Выбрать главу

Предварительные слушания продолжались три дня — в пятницу тринадцатого и в понедельник и вторник — пятнадцатого и шестнадцатого октября. На него были вызваны те, кто написал письма протеста в "Правду", а также те, кого Жебрак "оскорбил" своей статьей. Итак, Радаева, Лисицын, Сабинин, Дубинин прибыли на следствие одновременно с Презентом, Глущенко, Турбиным, И. С. Варунцяном. Плюс к ним из Тимирязевки были приглашены дать показания директор академии В. С. Немчинов, секретарь парторганизации Ф. К. Воробьев, член парткома доцент Г. М. Лоза и профессора П. Н. Константинов, Е. Я. Борисенко и И. В. Якушкин.

Собранные свидетельские показания были полярно противоположными. Ученые (Лисицын, Константинов, Сабинин, Радаева, в какой-то степени Дубинин и Борисенко) выразили несогласие с положениями статей в "Литгазете" и "Правде", а команда лысенковцев вместе с руководством Тимирязевки и её партийными руководителями поступок Жебрака осудили (22).

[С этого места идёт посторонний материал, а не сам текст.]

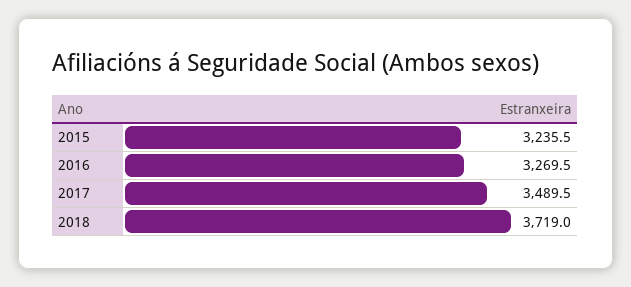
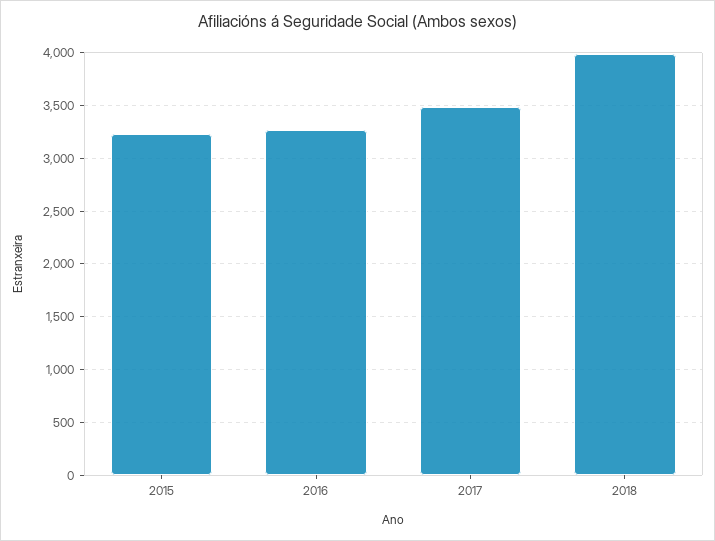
2018: 3719 -> 4000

Показательным стало и то, что по приказу из Москвы, буквально на следующий день после завершения предварительных слушаний в Министерстве образования, то есть 17 октября, в Белоруссии было срочно созвано общее собрание Академии наук БССР, на котором Жебрака освободили от обязанностей президента Академии. Белорусские академики послушно проголосовали за это решение. Жебрак мужественно оборонялся и откровенно сказал о своих научных расхождениях с Лысенко, но под конец заседания у него случился сердечный приступ. Обследовавший его в момент приступа директор Белорусского Института клинической медицины профессор С. Г. Мелких предписал ему больничное лечение в течение 2–3 недель и сразу же отправил письмо заместителю председателя Совета Министров СССР К. Е. Ворошилову, лично знавшему Жебрака с времен гражданской войны. Он описал неэтичное и просто грубое поведение коллег Жебрака на этом заседании, продолжавшемся 5 часов подряд. Ворошилов переправил письмо секретарю ЦК Кузнецову (23), но никаких изменений в судьбе Жебрака произойти не могло: воля Сталина была "священна".

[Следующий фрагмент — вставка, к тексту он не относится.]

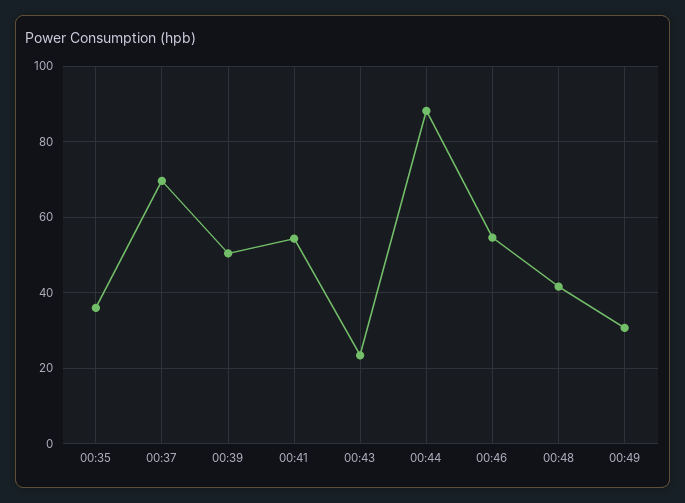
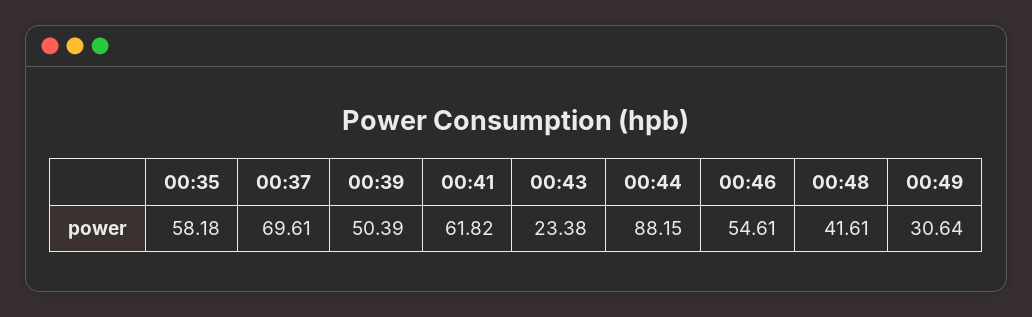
00:35: 36 -> 58.18
00:41: 54 -> 61.82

Жебрак, прекрасно понимавший механику действия властей в подобных случаях, не внял требованию врачей, а после заседания не лег в больницу и сразу, не появляясь дома, уехал из Минска. Он сначала прятался за городом, а оттуда через два дня перебрался в Москву (как его сын Эдуард Антонович Жебрак рассказал мне в 1994 году, отец позвонил домой, узнал, что к ним уже наведывались чины из органов безопасности и решил исчезнуть с глаз долой). Позже сын говорил мне, что министр госбезопасности Белоруссии Лаврентий Цанава (настоящая фамилия Джанава) требовал передать отцу, чтобы тот вернулся хотя бы ненадолго домой. Жебрак решил, что его хотят арестовать, и приказу не подчинился.

На следующий день после появления в Москве, 20 октября, он направил длинное письмо В. М. Молотову с объяснением того, как его статью в 1945 году одобрили высшие партийные чины, напомнил, что все эти годы он был на важных государственных постах и никто никогда не подвергал сомнению правильность его статьи. Он изложил свои разногласия с Лысенко и сообщил, что не согласен с вызовом на "Суд чести" (24). Ответа на письмо он не получил, да и не мог получить. Пытаясь обороняться, Жебрак еще не понимал, что в его дело вмешался сам Сталин, против мнения которого никто пойти не мог. 1 ноября он написал короткое письмо Суслову, в котором выразил возмущение тем, что Лысенко уговаривает разных людей посылать в "Правду" письма в поддержку статьи Лаптева.

В эти дни Кафтанов всеми доступными средствами разыскивал Жебрака, чтобы вызвать его на "Суд чести". Настойчивость министра могла объясняться тем, что он мог получить инструкцию непосредственно от Сталина. Можно так думать, поскольку Кафтанов был лично знаком со Сталиным еще с начала войны с фашистами: его, тогда еще довольно молодого человека, Сталин назначил руководителем научно-технического совета, которому было поручено изучить вопрос о том, надо ли срочно приступать к созданию атомной бомбы. Поэтому нельзя исключить, что прыть в проведении суда чести могла быть вызвана приказом лично Сталина.